El RACE publica, junto al resto de partners europeos, el segundo informe de evaluación de los Sistemas de Retención Infantiles (SRI), del que se desprende que el 88% de las sillas analizadas (15 de 17) superan la prueba con calificaciones “Satisfactoria” o “Aceptable”. El informe apunta a la tendencia de las empresas a fabricar sillas reversibles adaptadas al i-Size, que permite llevar a los pequeños en el sentido inverso a la marcha hasta los 105 cm.

En la segunda prueba realizada en 2017, en la que se evalúa la seguridad de los sistemas de retención infantil, y en la que participan más de 30 partners, se han analizado la seguridad de 17 sillitas de diferentes grupos y normativas, incluyendo cinco modelos con homologación "i-Size". En el examen de los productos, realizado por expertos independientes y consumidores, se ha evaluado la seguridad a través de 'crash test' frontales y laterales; el uso y manejo de la silla, la ergonomía y el confort del niño, y la presencia de sustancias tóxicas de todos los asientos. Con estas pruebas se calcula una nota final en la que el resultado de las pruebas de impacto es la que mayor peso tiene.

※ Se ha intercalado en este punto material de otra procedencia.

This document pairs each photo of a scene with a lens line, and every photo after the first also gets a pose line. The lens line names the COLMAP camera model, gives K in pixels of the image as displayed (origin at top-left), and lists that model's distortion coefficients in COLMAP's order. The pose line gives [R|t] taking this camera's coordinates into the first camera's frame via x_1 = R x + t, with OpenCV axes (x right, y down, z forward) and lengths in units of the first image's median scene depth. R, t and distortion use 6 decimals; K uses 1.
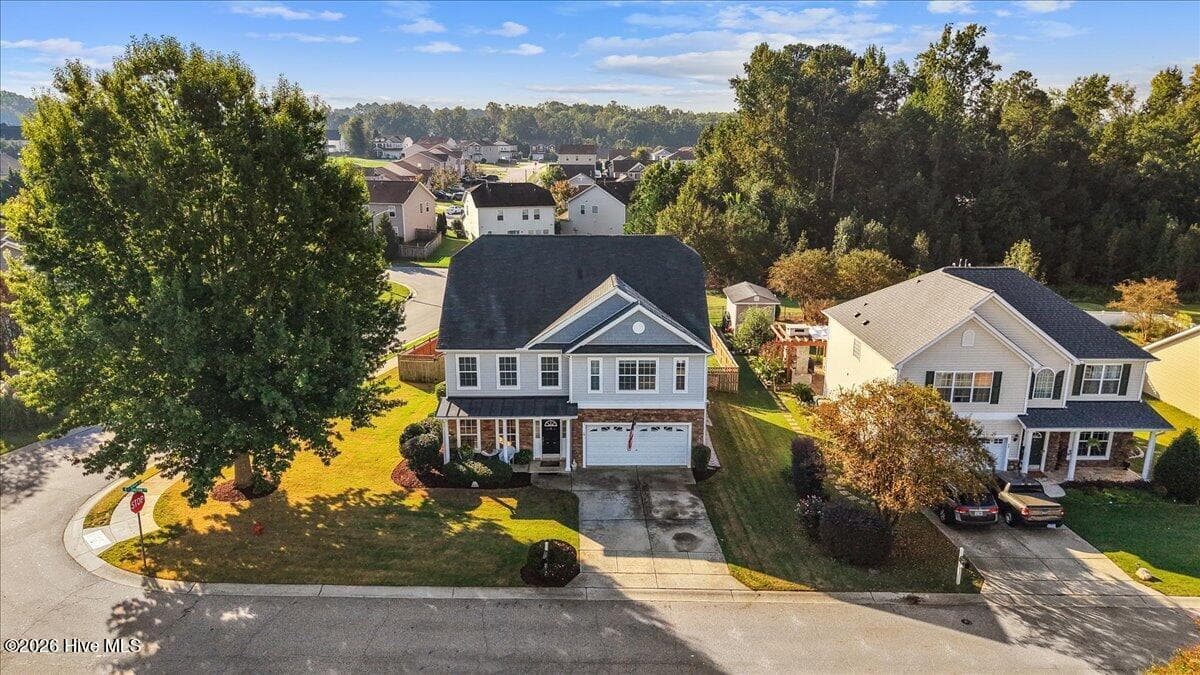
lens RADIAL K [[815.1, 0, 599.1], [0, 815.1, 331.8], [0, 0, 1]] dist [0.014900, -0.006122]
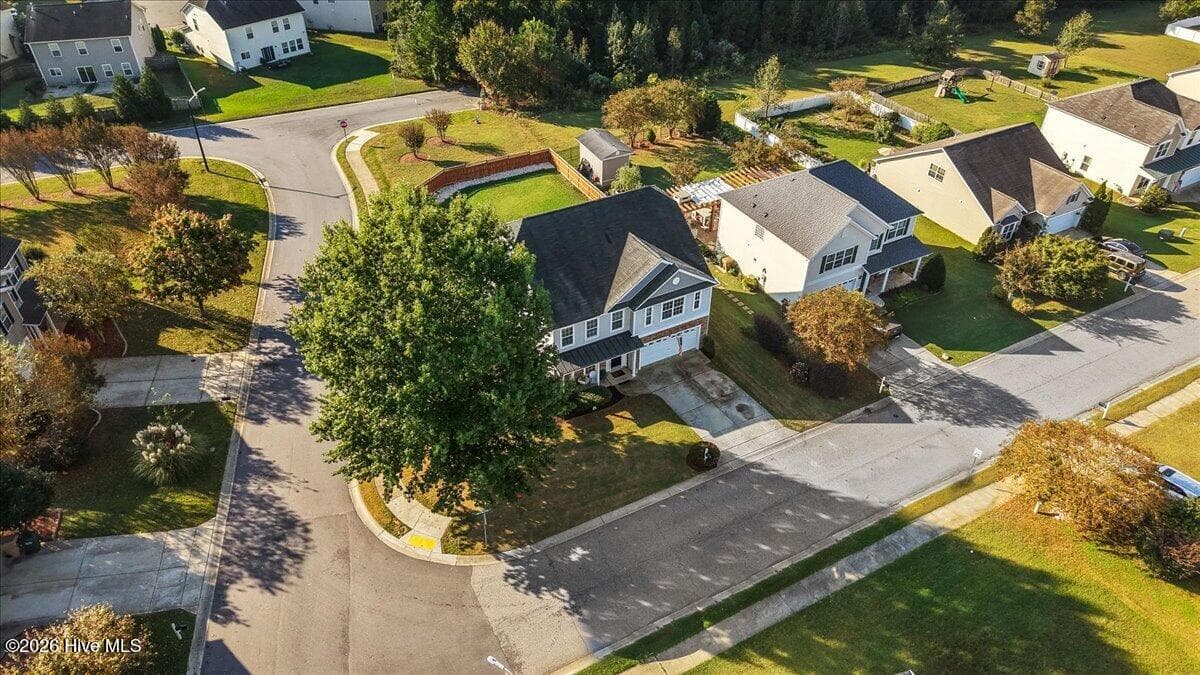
lens RADIAL K [[808.9, 0, 600.0], [0, 808.9, 337.5], [0, 0, 1]] dist [0.032280, -0.032463]
pose [[0.879827, -0.288047, 0.378064, -0.640380], [0.108784, 0.896359, 0.429774, -0.544226], [-0.462677, -0.336999, 0.819977, -0.171982]]
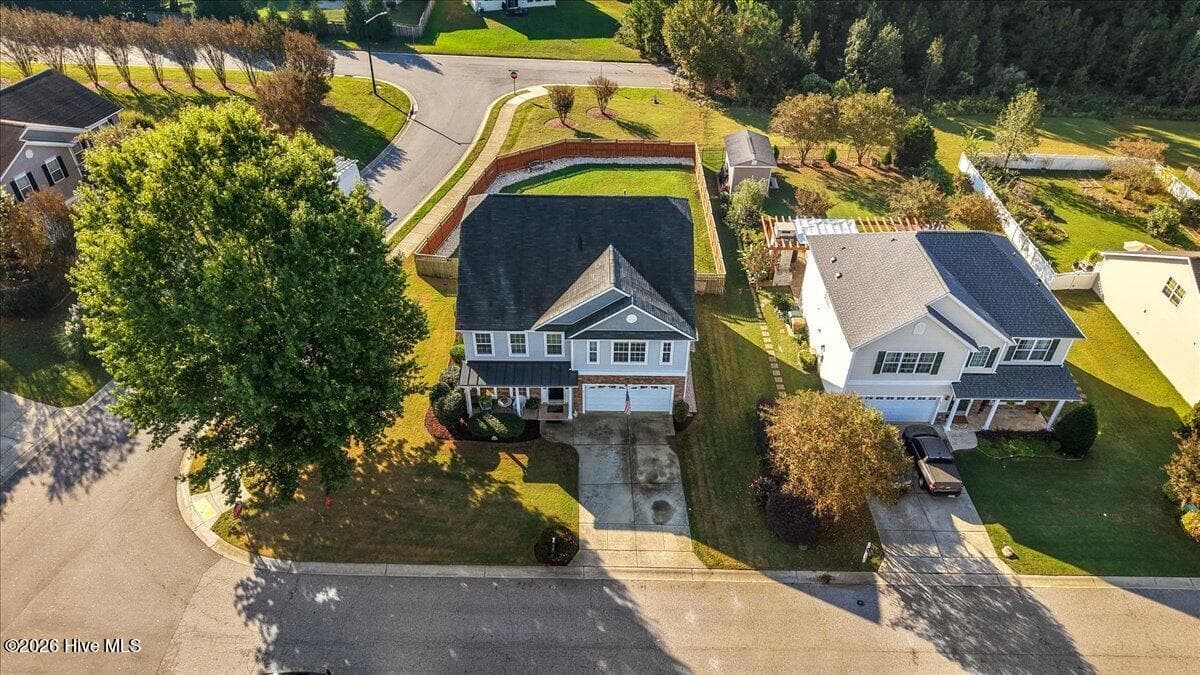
lens RADIAL K [[815.1, 0, 599.1], [0, 815.1, 331.8], [0, 0, 1]] dist [0.014900, -0.006122]
pose [[0.999916, 0.012527, -0.003381, 0.007112], [-0.010091, 0.914575, 0.404289, -0.436753], [0.008156, -0.404221, 0.914625, -0.051114]]
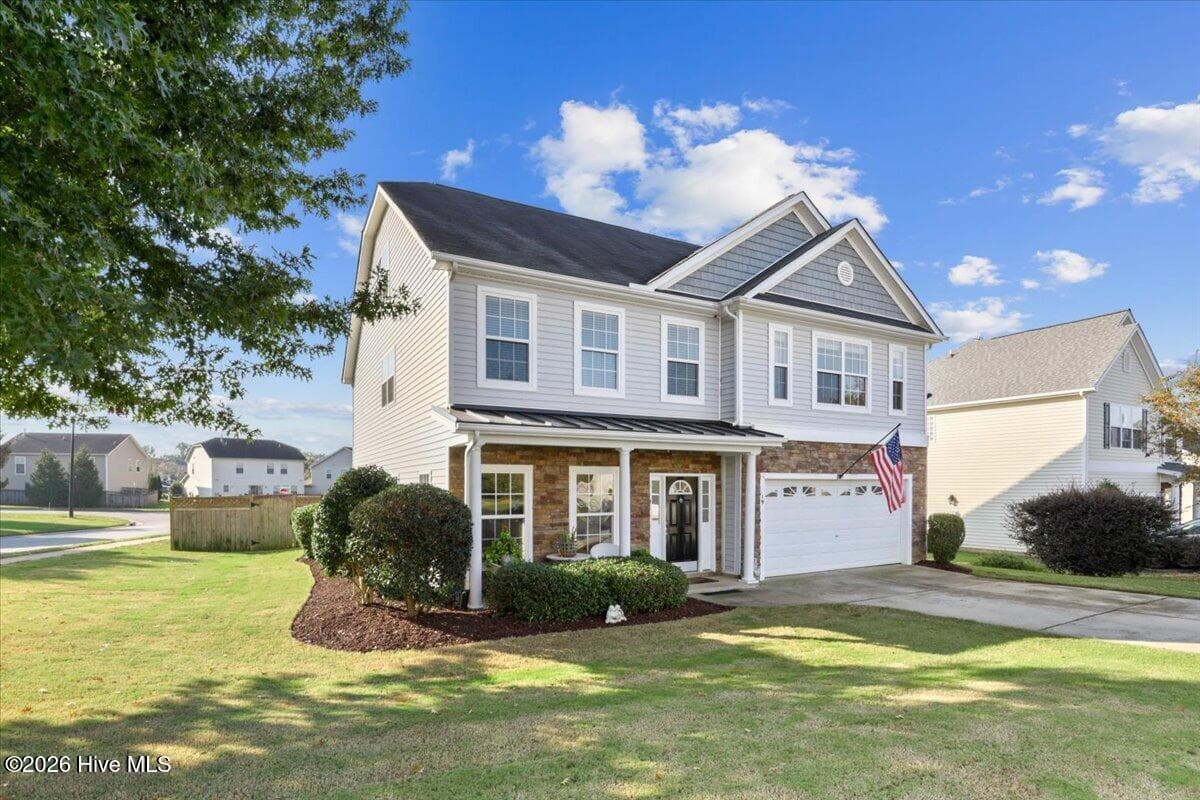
lens RADIAL K [[609.7, 0, 599.8], [0, 609.7, 486.8], [0, 0, 1]] dist [-0.026752, -0.000043]
pose [[0.880120, -0.005230, 0.474723, -0.256823], [0.118626, 0.970644, -0.209234, 0.178688], [-0.459693, 0.240465, 0.854903, 0.758729]]
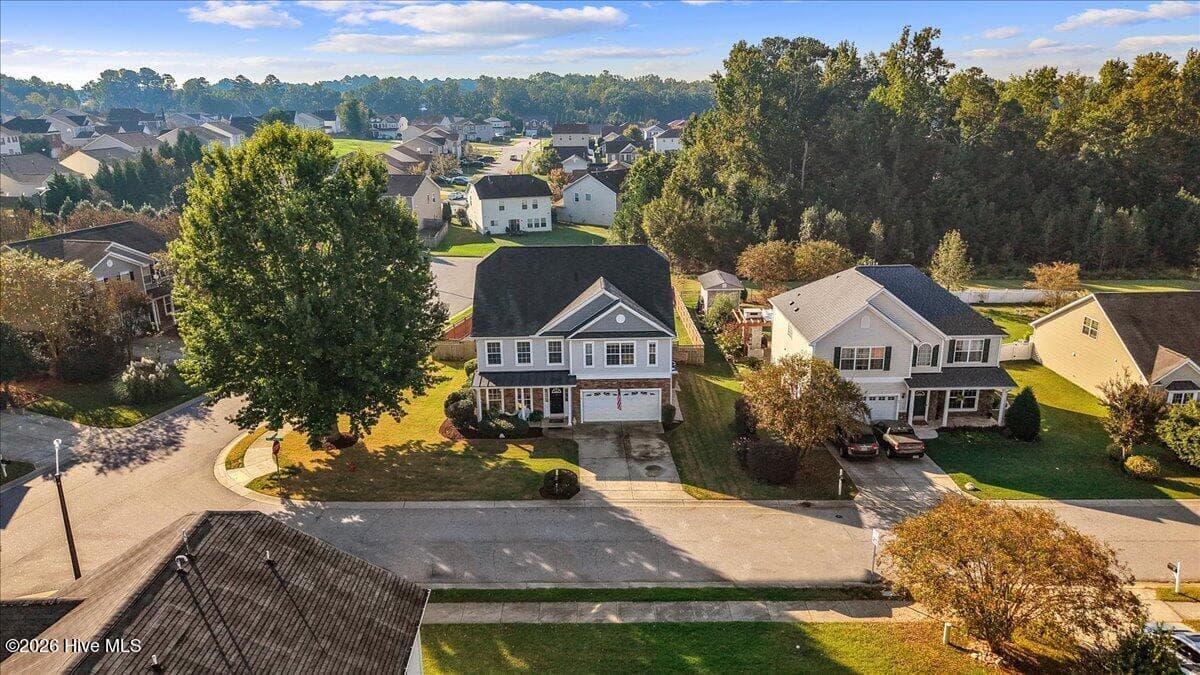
lens RADIAL K [[831.5, 0, 596.3], [0, 831.5, 337.9], [0, 0, 1]] dist [0.032447, -0.036751]
pose [[0.999863, -0.016523, 0.000260, 0.007433], [0.016497, 0.998976, 0.042137, -0.030999], [-0.000956, -0.042127, 0.999112, -0.366612]]
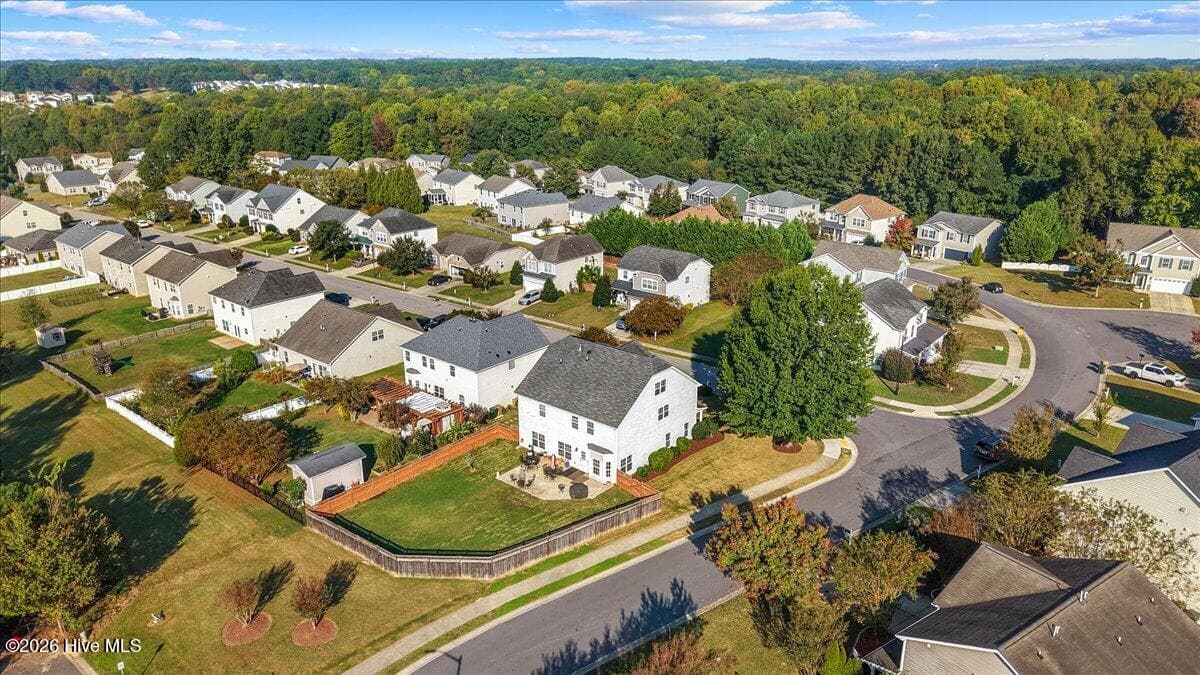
lens RADIAL K [[808.9, 0, 600.0], [0, 808.9, 337.5], [0, 0, 1]] dist [0.032280, -0.032463]
pose [[-0.763819, -0.208576, 0.610800, -1.245946], [0.151097, 0.862263, 0.483396, -1.132735], [-0.627495, 0.461517, -0.627098, 2.411020]]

De las 17 sillas testadas, 12 modelos han obtenido el resultado final de "Satisfactorio" y otros tres modelos, de “Aceptable". Todas las sillas de seguridad han sido adquiridas en tiendas, están homologadas y superan los requisitos legales, en algunos casos de manera significativa.

Entre sus conclusiones, dos modelos de silla han obtenido en esta prueba comparativa la valoración "Muy insatisfactorio", ya que ambos suspendieron en los resultados de los impactos frontales realizados en el laboratorio del ADAC en Landsberg. Los fabricantes de los modelos Jané Grand y Recaro Optia con base Smart Click fueron alertados el pasado 17 de julio de las anomalías detectadas en la seguridad de sus productos, y se informó a los usuarios de las diferentes medidas adoptadas para solucionar la problemática.

Además, el informe europeo revela un aumento en la fabricación de Sistemas de Retención Infantil que pueden ser utilizados en ambos sentidos, así como el hecho de que el riesgo de lesiones en los más pequeños tras un impacto frontal puede reducirse si viajan en el sentido inverso a la marcha.